On Thu, 19 Jun 2008, Theodore Tso wrote:Any ideas what I can do to help find why performance under load is nearly
On Wed, Jun 18, 2008 at 05:58:00AM +0000, Holger Kiehl wrote:Here the results:For afdbench: 5336.41 files per second 15.63 MiB/s
So it seems that for afdbench the ext4-patch-queue is a slowdown.
Can you remind me where afdbench can be downloaded? And if I remember
correctly, it creates and deletes large numbers of small files,
correct?
It would be interesting to see which new feature introduced by the
ext4 patch queue --- probably dellayed allocation or mballoc --- is
responsible for the slowdown. One or the other (or both) can be
disabled by mounting the filesystem (using a kernel with the ext4
patch queue) with the mount options -O nomballoc or -O nodelalloc.
If it turns out that nomballoc restores the speed for afdbench, for
example, then it will tell us where we need to look more closely.
Ideally we would not want to have one mount option needed to optimize
filesystem operations for large amoutns of modifications to small
files, and another mode of operation when mostly writing to large
files. So if you could do a round of tests using the ext4 patch queue
kernel, with -O nomballoc and -O nodelalloc (and if both seem to
improve things, try "-O nomballoc,nodelalloc" and see if you get back
to the pre-ext4 patch queue speed), it would be very much appreciated.
+---------+------------+
| afdbench| bonnie++ |
+---------+--------+---+
|file rate| block w|%CP|
-------------------------------------+---------+--------+---+
ext3 | 5536.79 | 212350 | 92|
ext4-patch-queue | 5054.86 | 244384 | 50|
ext4-patch-queue-nodelalloc | 4943.78 | 225819 | 92|
ext4-patch-queue-nomballoc | 3123.49 | 244535 | 52|
ext4-patch-queue-nomballoc-nodelalloc| 4931.09 | 231332 | 91|
-------------------------------------+---------+--------+---+
Test where done with 2.6.26-rc8 and
ext4-patch-queue-52c8a02a8a7b7e5915b9301e9c171b4faf22b928.tar.gz,
e2fsprogs is from git (27th April 2008). ext4 filesystem was created
with 'mke2fs -m 0 -t ext4dev /dev/md7' and ext3 'mke2fs -m 0 -j /dev/md7'.

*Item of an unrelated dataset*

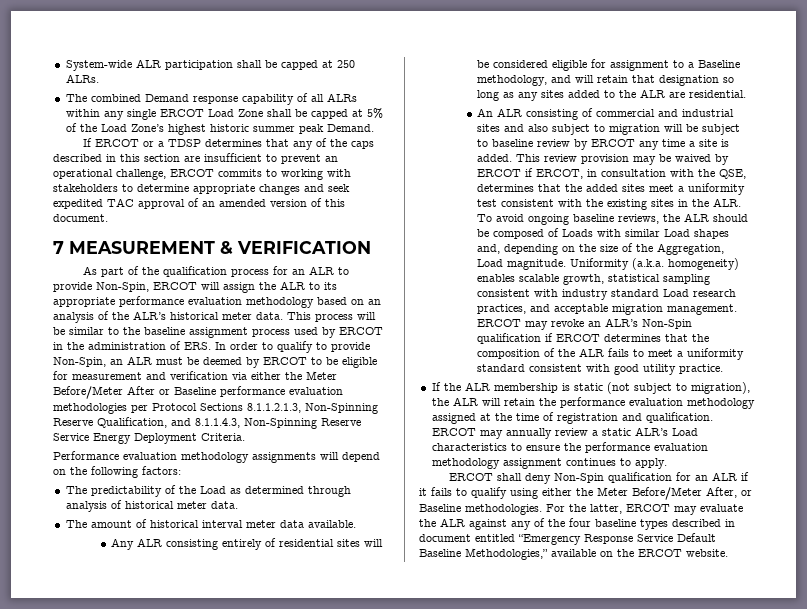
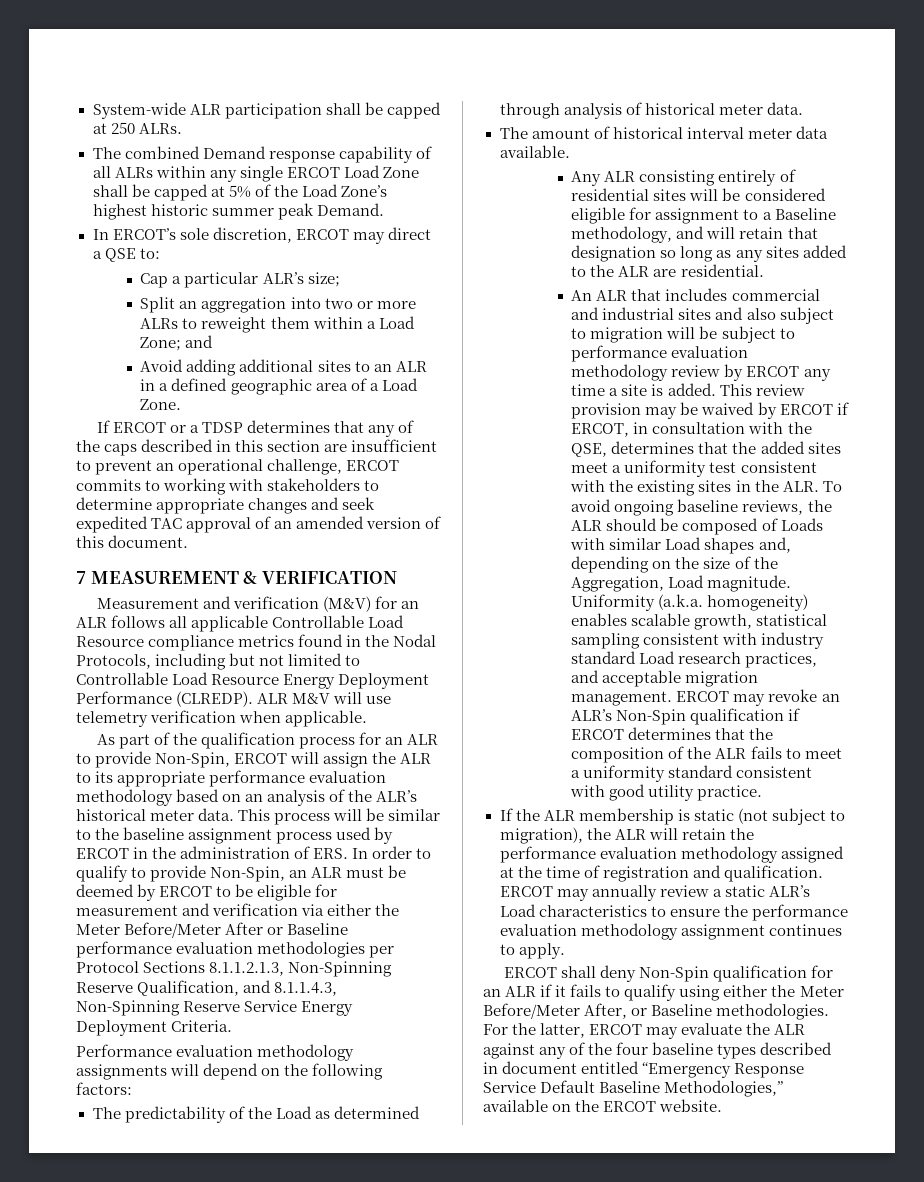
(374, 128) none -> [92,227,431,244] [92,248,160,262] [140,272,340,288] [140,297,416,313] [140,316,415,333] [140,335,214,351] [140,359,427,376] [140,378,418,395] [140,399,182,410] // In ERCOT’s sole discretion, ERCOT may direct a QSE to: // Cap a particular ALR’s size; // Split an aggregation into two or more ALRs to reweight them within a Load Zone; and // Avoid adding additional sites to an ALR in a defined geographic area of a Load Zone.
(371, 247) none -> [96,596,419,612] [76,615,405,632] [76,634,437,651] [76,653,361,670] [76,672,430,689] [76,691,392,707] [76,710,368,727] // Measurement and verification (M&V) for an ALR follows all applicable Controllable Load Resource compliance metrics found in the Nodal Protocols, including but not limited to Controllable Load Resource Energy Deployment Performance (CLREDP). ALR M&V will use telemetry verification when applicable.
[526,108,594,120] consisting of -> [631,288,728,301] that includes
[492,139,534,147] baseline -> [571,345,749,362] [571,364,669,381] performance evaluation methodology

Common mount options are: noatime,nodiratime,commit=15
Looking at the afdbench results I also notice that when I just take
the FTP results the results look as follows:
ext3 : 3465.50
ext4-patch-queue : 2785.58
ext4-patch-queue-nodelalloc : 2677.39
ext4-patch-queue-nomballoc : 219.12
ext4-patch-queue-nomballoc-nodelalloc: 2566.24
Now one can see the drop with ext4-patch-queue much clearer. The testing
of afdbench is done in two parts, one where we just link lots of small
files locally and the same test is then repeated using a network protocol
in this case FTP. So the difference is that for the filesystem lots
of new files get created. Further testing showed that when I increase
the number FTP process performance decreases in all cases but much more
for ext4-patch-queue (nearly 50% drop against ext3) as the following results
show:
ext3 : 2352.89
ext4-patch-queue : 1226.55
ext4-patch-queue-nodelalloc : 1340.80
ext4-patch-queue-nomballoc-nodelalloc: 1181.12
I did not do the ext4-patch-queue-nomballoc test since there is obviously
something wrong here when you look at the numbers above (219.12 fps).
During that test I notice that when you try to open an existing file
with vi it can take several minutes before it opens this file. The strange
thing is that vi was not in D-state but it could not be killed, even root
could not kill it with -9.
There is also some corruption in filesystem during the test with
ext4-patch-queue and ext4-patch-queue-nomballoc. It happens when after
the test I umount the test filesystem and then mount it again the
following message appears:
root@athena:~# umount /home
root@athena:~# mount /home
mount: wrong fs type, bad option, bad superblock on /dev/md7,
missing codepage or helper program, or other error
In some cases useful info is found in syslog - try
dmesg | tail or so
EXT4-fs: ext4_check_descriptors: Inode bitmap for group 256 not in group (block 117835012)!<3>EXT4-fs: group descriptors corrupted!
Using fsck this problem could be corrected. Now that one does not think I
did those test on a corrupted file system. The filesystem was newly created
for each of the above five test runs.